- Clone the repo to your local machine (git clone ...)
- Use the conda_env.yaml file to create an env for this project (conda env create -f conda_env.yaml) and activate it (conda activate vision)
- Install the pytorch version that suits your system
- From inside the local repo:
- run "pip install -e ."
To reproduce the whole experiment (skip to step 13./14. if you only want to verify the classification results or do reconstructions)
- Get the images
- run "python ./utils/download_imagenet_subset.py" to get the ImageNet dataset
- Download the Face images from Kaggle (ImageNet does not contain pure face images), unpack it, and put the images into a folder called "face" inside ./data/images/image_subset
- run "python ./utils/create_experiment_data.py" which will create the actual selection of images for the experiment in ./data/images/image_subset_easy This includes 20 image classes with 30 images each.
- Psychopy setup:
-
Download and install Psychopy
-
Open the Psychopy Coder and open the experiment.py from the psychopy folder
Note: the loopTemplate1.xlsx tells the experiment from which images to randomly sample in the loop.
-
Hit "Run Experiment" which will open the experiment scream and start the stream to Lab Streaming Layer.
-
Latency: the timings in Psychopy are based on the screen refresh rate of the monitor in use. Modern displays often post-process images (e.g. in movie or "game mode") which causes a delay. Switch those modes off (for more, see here).
- EEG Computer Setup:
- Install Unicorn Suite Hybrid Black software which is the software through which you connect your Gtec Unicorn Hybrid Black headset.

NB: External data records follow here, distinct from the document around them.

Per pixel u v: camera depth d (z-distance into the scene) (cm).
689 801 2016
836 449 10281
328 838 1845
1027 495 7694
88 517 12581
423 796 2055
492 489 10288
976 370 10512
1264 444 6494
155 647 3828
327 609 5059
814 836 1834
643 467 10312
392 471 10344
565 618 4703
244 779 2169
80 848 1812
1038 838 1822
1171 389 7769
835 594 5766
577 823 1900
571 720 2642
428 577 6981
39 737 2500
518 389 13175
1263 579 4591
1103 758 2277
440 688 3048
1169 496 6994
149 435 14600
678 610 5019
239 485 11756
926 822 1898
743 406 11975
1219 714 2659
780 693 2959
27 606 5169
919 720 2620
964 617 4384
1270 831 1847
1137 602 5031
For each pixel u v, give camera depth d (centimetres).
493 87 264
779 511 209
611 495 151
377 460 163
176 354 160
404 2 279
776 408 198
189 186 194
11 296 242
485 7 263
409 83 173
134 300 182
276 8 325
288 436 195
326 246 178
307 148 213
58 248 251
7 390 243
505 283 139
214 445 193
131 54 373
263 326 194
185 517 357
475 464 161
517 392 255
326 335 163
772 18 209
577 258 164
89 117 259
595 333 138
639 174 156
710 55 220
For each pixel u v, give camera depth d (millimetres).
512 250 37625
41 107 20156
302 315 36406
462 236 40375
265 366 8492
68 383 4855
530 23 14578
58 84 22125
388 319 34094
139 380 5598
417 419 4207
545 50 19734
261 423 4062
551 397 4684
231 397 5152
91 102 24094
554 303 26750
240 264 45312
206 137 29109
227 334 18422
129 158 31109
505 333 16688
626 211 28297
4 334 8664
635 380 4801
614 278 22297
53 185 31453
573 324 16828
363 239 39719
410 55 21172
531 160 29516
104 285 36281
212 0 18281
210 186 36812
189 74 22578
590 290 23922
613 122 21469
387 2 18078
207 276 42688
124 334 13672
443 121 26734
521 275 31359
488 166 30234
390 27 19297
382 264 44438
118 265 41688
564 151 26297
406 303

- Disable the internal Bluetooth adapter of your computer (device manager – Bluetooth – disable)
- Insert Gtec USB bluetooth dongle.
- Disable power saving mode (Open the Bluetooth properties of the “Generic Bluetooth Radio” in the device manager. Go to “Power Management” tab and deselect “Allow the computer to turn off this device to save power”.)
- Open the Unicorn Suite and go to “My Unicorn” tab to connect the headset via bluetooth. If the device blinks slowly, the connection is established.
- EEG Physical Setup: Previous research has shown that the most predictive channel locations for the detection of observed image classes are all located over the occipital and parieto-occipital lobes. Therefore, we have adjusted the default channel locations of the Gtec Unicorn headset. The placements can be taken from the images below.The numbers indicate the channel number (you can find them on the electrodes of the headset).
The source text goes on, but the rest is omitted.